11.6.18

Edwards enters Round III weaker than ever

It’s Democrat Gov. John Bel Edwards vs. Republican House of Representatives majority III, a showdown that, like some prizefights, basketball championships, etc. may prove less competitive than its predecessors.

Edwards called the year’s third special session because the lower House GOP will not accede to backing his requests to spend all outdoors. It will grant him spending all indoors, witnessed by the fact that in the second such session that a majority voted for reinstituting a third of a cent increase in the sales tax due to expire, but that offer, representing 80 percent of his desired total, his party found wanting and defeated that measure the second time it came up (any tax increase requires a two-thirds vote in each chamber of the Legislature).

Therefore, back to the salt mines go legislators, as Edwards attempts a sitzkrieg strategy to wear down House opposition (in the Senate his lapdog GOP Pres. John Alario has enough feckless Republicans to muscle through whatever the governor wants). Yet the call he made to do it illustrates how his position has weakened.

The call itself limits policy latitude considerably compared to the two earlier 2018 versions. This results in part from small successes last time: some minor increases in income taxes and more wealth redistribution through an increase in the wasteful Earned Income Tax Credit. Still, significantly, it contains no authorization to legislate on income taxes and only permits that on the same menu of sales taxes as previously.

Thus, the preferences Edwards expressed as written into the first two calls, that tax increases occur on income and primarily on corporations, he no longer will enforce. He has accepted that only the sales tax would rise, permanently he hopes but the run of play suggests temporarily – even as the durations tucked into the sales tax increase bills unable to win final passage from the previous session, six years, mimic perpetuity.

Also, Edwards surrendered on the budget, signing the version passed in the last special session. It hardly differs from the near-facsimile he vetoed almost three weeks ago from the regular session. The only major difference comes in Section 19.A, which argues for proportional restoration of contingent funding upon adoption of any revenue-raising measures.

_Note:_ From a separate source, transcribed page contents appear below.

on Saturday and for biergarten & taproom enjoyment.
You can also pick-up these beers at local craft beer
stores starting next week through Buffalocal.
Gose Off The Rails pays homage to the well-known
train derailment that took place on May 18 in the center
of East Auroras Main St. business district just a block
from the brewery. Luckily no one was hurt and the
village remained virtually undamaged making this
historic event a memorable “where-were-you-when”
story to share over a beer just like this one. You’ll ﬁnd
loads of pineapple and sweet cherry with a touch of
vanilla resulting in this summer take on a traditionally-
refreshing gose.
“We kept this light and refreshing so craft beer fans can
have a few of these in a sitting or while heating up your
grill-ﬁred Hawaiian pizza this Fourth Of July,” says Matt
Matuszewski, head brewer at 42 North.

In other words, by doing this, Edwards recognized he couldn’t leave himself open to having no spending authority at all and taking the blame for that if Jul. 1 came and state services began shutting down. Further, it signals that he surrenders on letting the GOP House leadership call the tune – sales taxes only and temporary – because he now realizes he may get nothing at all if enough anti-tax Republicans in that chamber stay the course and prevent any increase. The leadership at least will campaign for something, even if not up to his level, although he may harbor hopes of a one-off coup on the issue to muscle through his preferred half-cent hike.

Still, by his own words anything less than this he considers catastrophic, and whatever “cuts” come he will personify these in the eyes of voters, so he will suffer politically unless he goes  whole hog. Neither would he gain credit for shrinking government, precisely because he has disowned that. Having to swallow anything but the half-cent causes him a major defeat.

With the narrowing of the call and his cornering into signing the budget, Republicans have gained the initiative going into this session. Compounding this, Edwards has lost line-item veto leverage over legislators, as the second session didn’t address capital outlay, leaving him that bill passed in the regular session on which the clock ran out and he had to act. Of course, he used the power to punish certain recalcitrant lawmakers, but this did and dusted that tool in his arsenal. He can’t use that threat now in the upcoming session to sway votes in his favor.

The House GOP should press its advantage here and go absolutely no farther than it did with HB 27 in the second session – even as a strong case exists to roll back even further. It continues to hold the cards and won’t win the hand unless its self-inflicts defeat.